TRUMBULL COUNTY Howland woman awaits verdict in murder trial
The defense declined to call witnesses and did not give a closing statement.
By PEGGY SINKOVICH
VINDICATOR TRUMBULL STAFF
WARREN -- Deliberations resumed midmorning today for Donna Roberts, the Howland woman who told jurors near the start of her two-week capital murder trial that she was innocent.
After an unusual opening statement by the defendant, in which she advised jurors to listen to her attorneys, the trial wound down Tuesday with her and the defense team remaining quiet.

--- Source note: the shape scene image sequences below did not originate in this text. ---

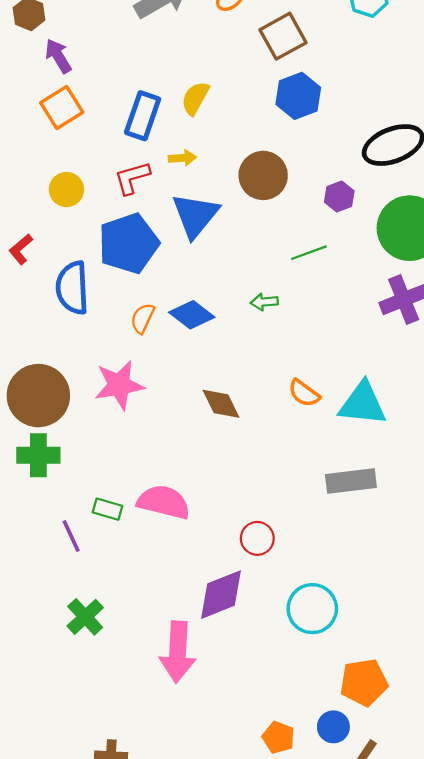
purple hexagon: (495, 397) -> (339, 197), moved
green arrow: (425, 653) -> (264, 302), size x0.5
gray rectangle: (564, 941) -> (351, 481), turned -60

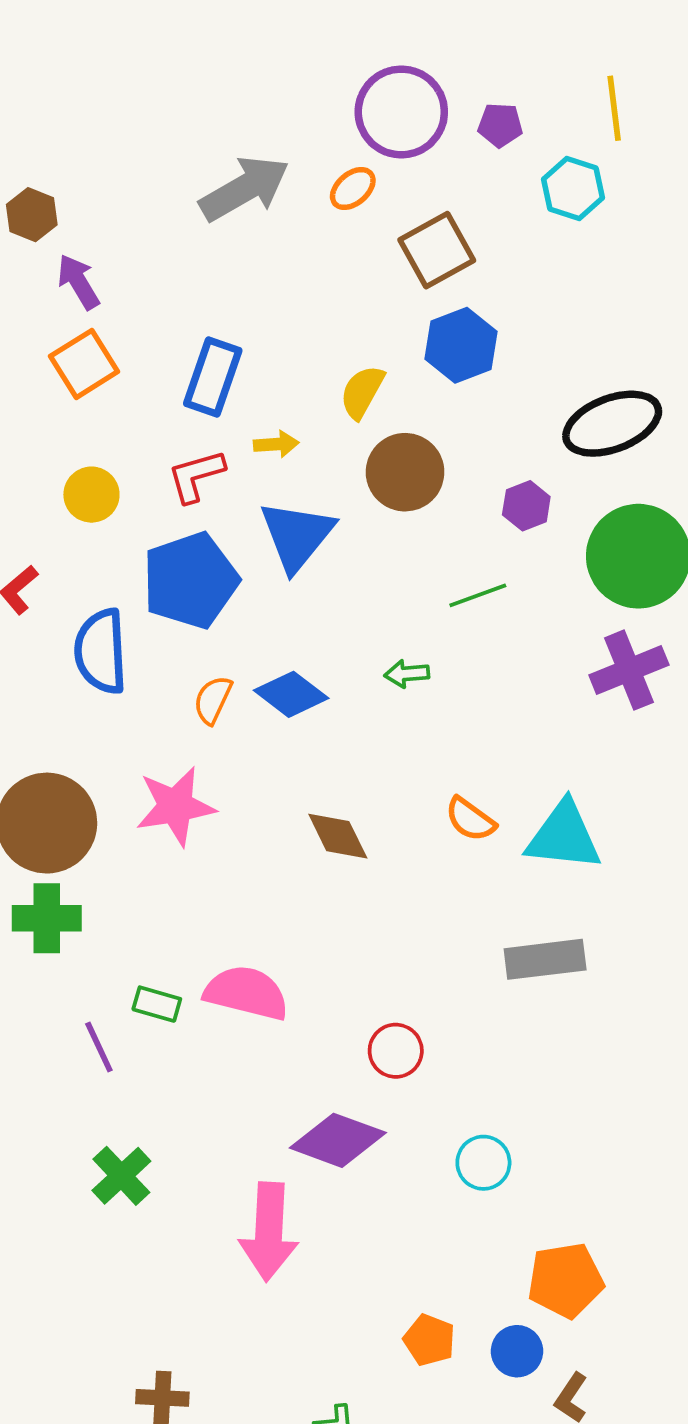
yellow semicircle: (195, 98) -> (362, 392), moved
purple diamond: (221, 595) -> (338, 1140), turned 42
cyan circle: (312, 609) -> (483, 1163), size x0.7
orange pentagon: (278, 737) -> (429, 1340), moved

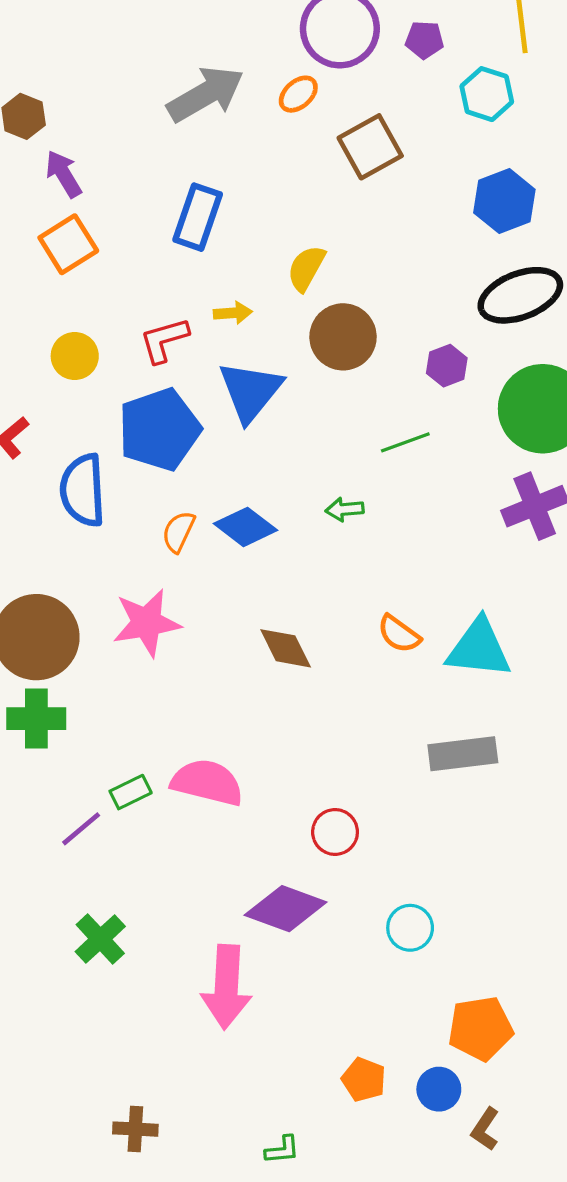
blue hexagon: (461, 345) -> (504, 201), moved
blue rectangle: (213, 377) -> (198, 217), moved
green rectangle: (157, 1004) -> (131, 792), turned -42
purple line: (99, 1047) -> (81, 829), turned 75

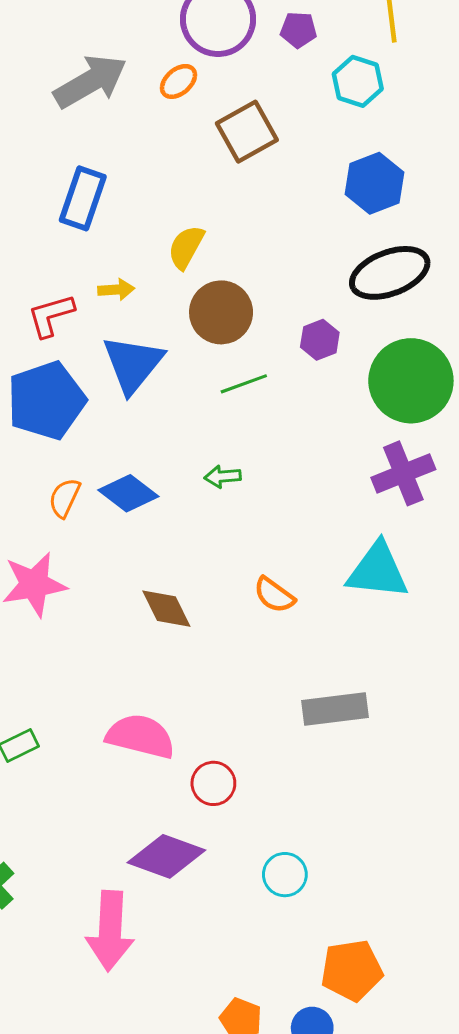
green line: (405, 442) -> (244, 384), moved
cyan triangle: (479, 648) -> (378, 571), moved
pink semicircle: (207, 782) -> (141, 736), moved

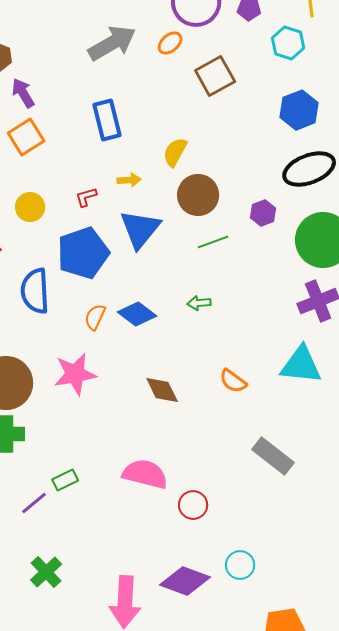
blue rectangle: (83, 198) -> (107, 120), turned -33
red L-shape: (51, 315) -> (86, 197), size x0.7
gray rectangle: (335, 709) -> (273, 456), turned 45
purple diamond: (166, 856) -> (185, 581), moved

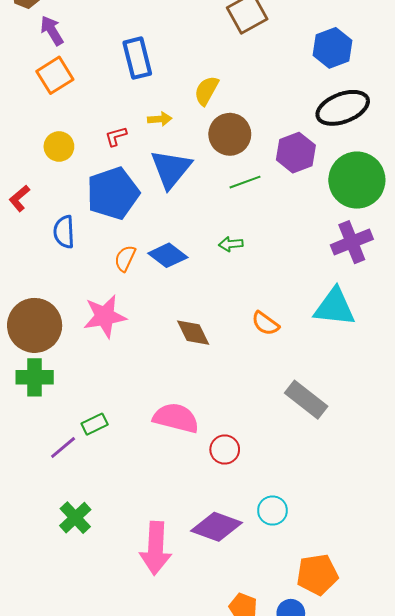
purple hexagon: (263, 213) -> (296, 153), size x1.5
blue semicircle: (35, 291) -> (64, 232), size x0.7

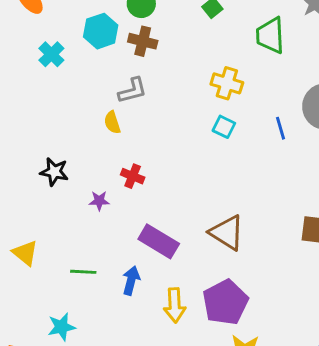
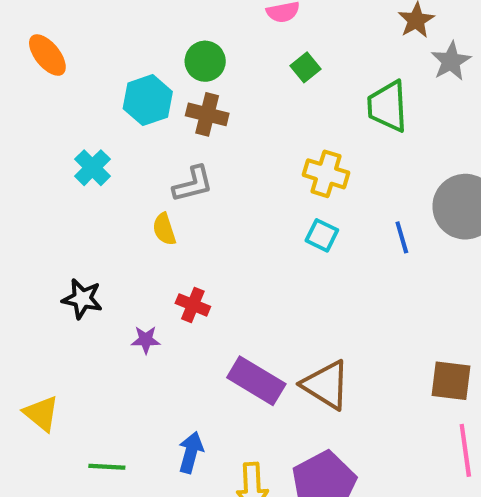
cyan cross: (51, 54) -> (92, 168), moved
purple rectangle: (159, 241) -> (256, 381), moved
green line: (83, 272) -> (107, 467), moved

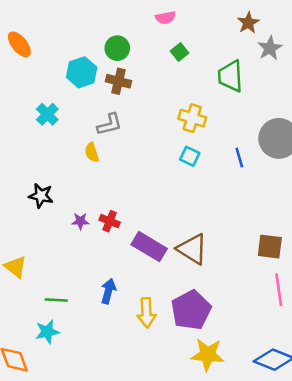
red cross: (193, 305) -> (110, 221), moved

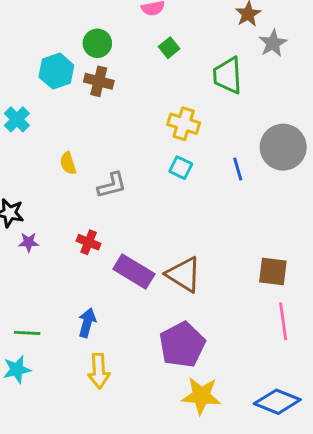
gray L-shape: (110, 124) -> (112, 185), moved
purple star: (80, 221) -> (29, 242), moved
yellow arrow: (146, 313) -> (99, 371), moved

Almost as surprising as allowing Roberts, 57, to give her own opening statement, defense attorneys declined to provide any witnesses and did not give a closing statement.
Moments after Ken Bailey, an assistant Trumbull County prosecutor, finished his summation, defense lawyers J. Gerald Ingram and John B. Juhasz told Judge John Stuard they would not be giving a statement and asked that the instructions be read to the jury.
"It was a strategic decision," Ingram said, declining to give any further explanation for the unusual move.
Jurors began deliberating Roberts' fate early Tuesday afternoon, and when they had not reached a verdict by 10 p.m., they were kept in a downtown hotel overnight.
Charges
Roberts is charged with of aggravated murder, aggravated robbery and aggravated burglary.
Prosecutors said Roberts and her lover, Nathaniel Jackson, conspired to kill Robert Fingerhut, her former husband.
Prosecutors said Roberts wanted to cash in on two life insurance policies totaling $550,000.
"The motive was greed, pure and simple," Bailey said. "She wanted the victim dead because she wanted the money."
While Bailey made his closing statement, Roberts appeared agitated and at one point slammed her fist on the table.
Bailey reminded jurors that Roberts corresponded often with Jackson, who was in prison.
Roberts and Jackson, 29, wrote hundreds of letters to each other, some discussing their plans to kill Fingerhut when Jackson was released from prison, Bailey said.
"It's a rare case when you can go inside someone's mind, and you can in this case because you have her letters," Bailey said.
He suggested to jurors they wear latex gloves if they wanted to handle the correspondence placed in evidence because some of letters contained bodily fluids from Roberts and Jackson.
Killed in December
Roberts and Jackson were accused of killing Fingerhut on Dec. 11, 2001, in the Howland home Roberts and Fingerhut shared, just two days after Jackson was released from prison after serving one year on a Mahoning County conviction for receiving stolen property.
On much of the same evidence pending in this trial, Jackson was convicted of aggravated murder, aggravated robbery and aggravated burglary in the Fingerhut case and has been sentenced to death. He is appealing his conviction.